The existence of a large population of black holes in the universe raises a question to Christians about the existence and nature of the God of the Bible. A question I have been asked frequently at public events is this: if the biblical Creator is the all-powerful, all-knowing, and all-loving Being the Scriptures portray, why would such a God design and create a universe in which life faces a pervasive risk from health-damaging, if not life-destroying, cosmic radiation produced by black holes?

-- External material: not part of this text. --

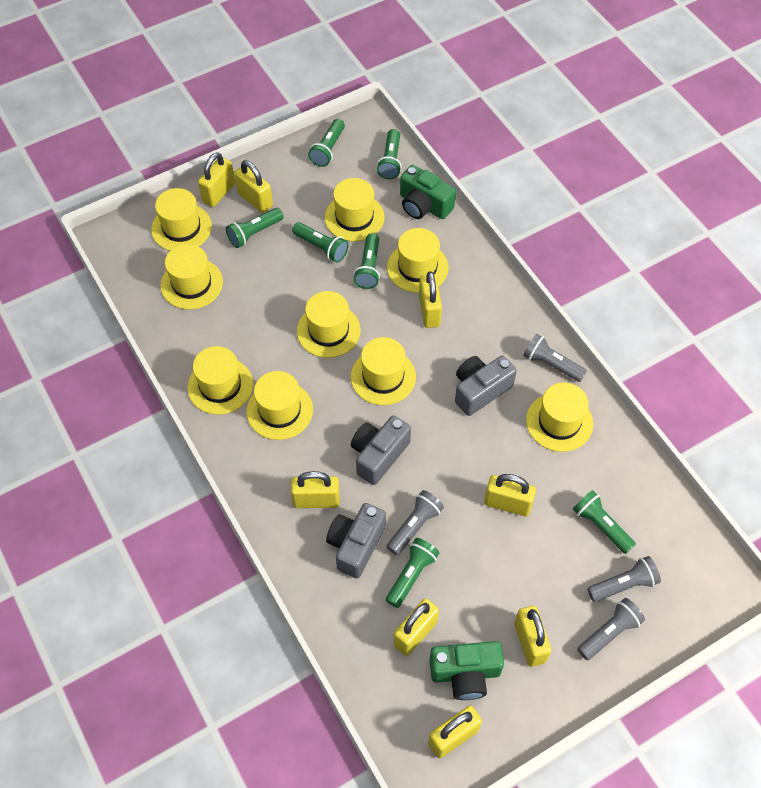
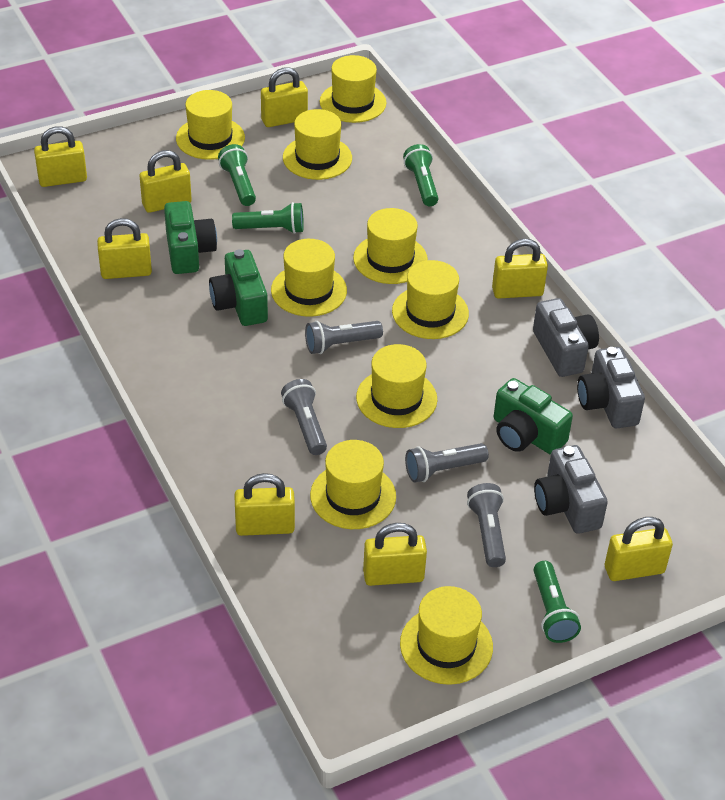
green camera: [400,165,456,219] [429,641,504,700] = 2 -> [164,201,217,274] [209,249,268,326] [494,378,573,455] = 3
green flashlight: [226,208,284,248] [292,222,349,263] [308,119,345,167] [353,233,380,289] [377,129,402,179] [386,538,439,608] [573,490,636,554] = 7 -> [218,144,256,206] [232,202,304,234] [403,144,438,206] [533,561,581,643] = 4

This God certainly could have created and designed a universe without black holes. However, such a universe, as best we can model its properties and behavior, would be governed by totally different laws or constants of physics. It would be a universe with different values for one or more of the fundamental physical constants or possibly without the operation of gravity, electromagnetism, and the nuclear forces, or without thermodynamics characterized by high entropy (entropy is a measure of the decay or disorganization of a system as the system continuously moves from order to chaos). It would also be a universe of much smaller mass and mass density. Any substantially alternate universe we hypothesize and test would be a place in which physical life as we experience it would be impossible. . . .

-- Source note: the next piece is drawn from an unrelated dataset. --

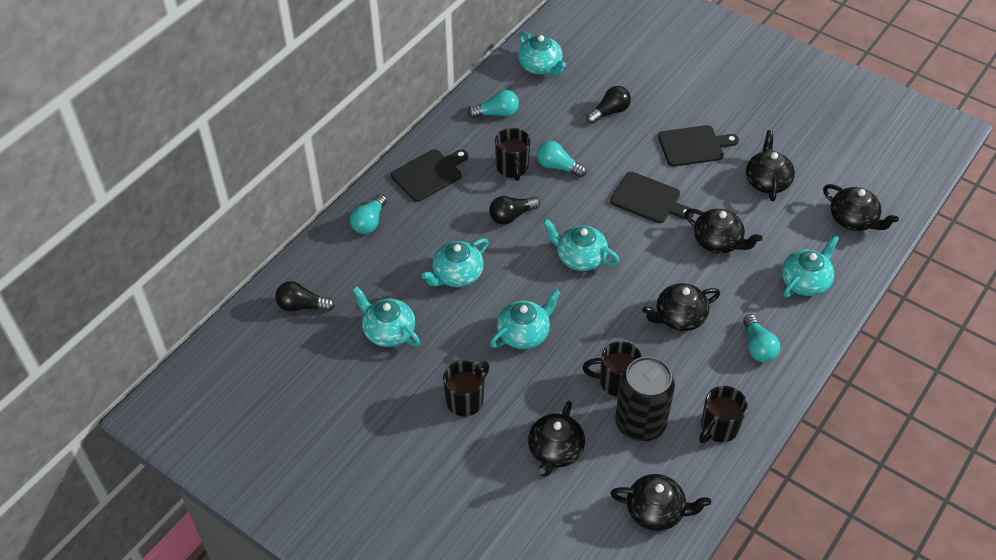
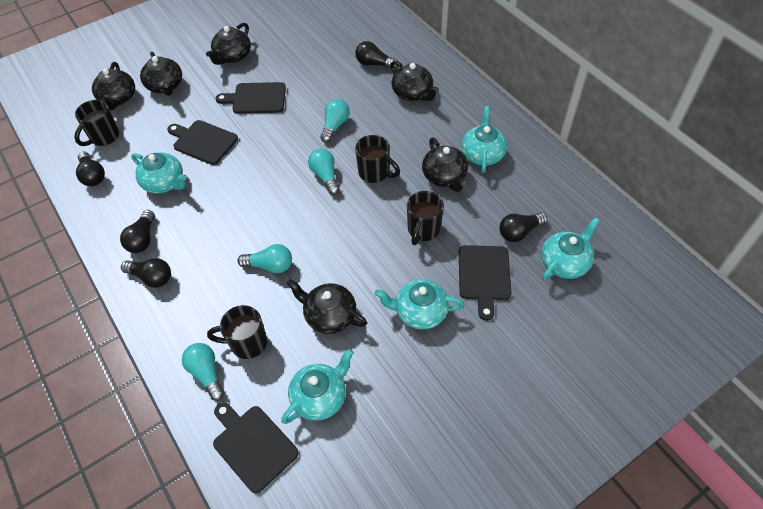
black can: [615,356,675,441] = 1 -> none = 0
black cutting board: [391,149,468,202] [610,172,694,223] [658,125,739,167] = 3 -> [167,120,238,165] [213,402,299,493] [216,82,286,114] [459,245,511,321] = 4
black light bulb: [275,281,335,312] [489,196,540,225] [586,86,631,124] = 3 -> [76,152,105,186] [120,210,155,253] [121,258,171,288] [355,41,398,69] [499,212,547,242] = 5
turquoise teapot: [352,286,420,347] [421,238,489,287] [490,289,561,349] [518,31,566,76] [543,219,620,271] [782,235,839,297] = 6 -> [131,153,186,194] [281,349,353,424] [375,279,464,330] [462,106,507,173] [541,218,600,280] = 5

A universe without black holes also would be a universe missing many of the heavier-than-iron elements that are essential for advanced life and advanced civilization. About half the elements heavier than iron are r-process elements (rapid neutron capture process elements). Observations of neutron star merging events, where two neutron stars merge to become a black hole, establish that most, if not nearly all, r-process elements that exist on Earth and elsewhere in the universe came from these. . . .
Supermassive black holes serve as an essential entropy repository of the universe. Therefore, supermassive black holes appear to be a constrained-optimization consequence of the fine-tuning that is required for the possibility of advanced life in the universe. Thus, the theist can argue that they make sense in a Creator’s plan. However, there is more.

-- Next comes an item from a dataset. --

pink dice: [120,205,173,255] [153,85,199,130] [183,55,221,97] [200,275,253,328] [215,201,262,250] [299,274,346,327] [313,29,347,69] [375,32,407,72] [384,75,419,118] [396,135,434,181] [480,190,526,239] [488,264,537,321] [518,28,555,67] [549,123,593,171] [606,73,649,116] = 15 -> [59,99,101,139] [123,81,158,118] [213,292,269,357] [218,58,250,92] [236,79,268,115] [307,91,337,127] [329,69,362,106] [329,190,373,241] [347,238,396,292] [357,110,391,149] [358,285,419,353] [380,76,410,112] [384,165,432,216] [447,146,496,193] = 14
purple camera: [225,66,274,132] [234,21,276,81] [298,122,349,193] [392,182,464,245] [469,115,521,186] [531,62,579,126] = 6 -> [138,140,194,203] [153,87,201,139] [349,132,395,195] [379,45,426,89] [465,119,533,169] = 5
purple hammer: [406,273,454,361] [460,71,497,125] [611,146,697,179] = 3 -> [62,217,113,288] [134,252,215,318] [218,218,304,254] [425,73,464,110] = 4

Thanks to a host of features, including (but not limited to) the exceptionally low mass of our galaxy’s supermassive black hole and the unusually small mass and density of its surrounding asteroid-comet cloud, life has been able to survive and thrive on Earth, despite some setbacks, throughout the past 3.8 billion years. The limited activity level outside the supermassive black hole’s event horizon has been so stunningly quiet throughout the past 10,000 years that humans have been able to launch, develop, and sustain global civilization. . . .
Clearly, we humans appear to occupy a unique location at a unique time with respect to black holes. The extraordinary characteristics and distribution of black holes in our cosmic neighborhood are but one example of precise fine-tuning and intricate craftsmanship required for our existence. Another is the precise timing and placement of our existence within a hospitable neighborhood. . . .
I believe that these scientific findings provide one way Christians and other theists might reconcile their belief in a God who plans and cares for advanced life on Earth with the seemingly counterintuitive existence of destructive black holes. This reconciliation also supplies one example of why broad claims that science and faith are at war with each other, or must operate independently, should be subjected to critical scrutiny.
As both a scientist and a Christian, I believe not only that scientific evidence is reconcilable to theism, but that there is much scientific evidence that points to the existence of a powerful, purposeful Creator behind the universe. To this author, Earth’s capacity to host billions of people who can discern the existence and care of our Creator and, by grace, through faith, enter into an eternal, loving relationship with him inspires and, through ongoing discovery, continually amplifies my sense of awe and wonder. I hope you feel the same.
Excerpted from Hugh Ross, “Black Holes as Evidence of God’s Care,” Religions 12, no. 3 (March 2021): id. 201, doi:10.3390/rel12030201.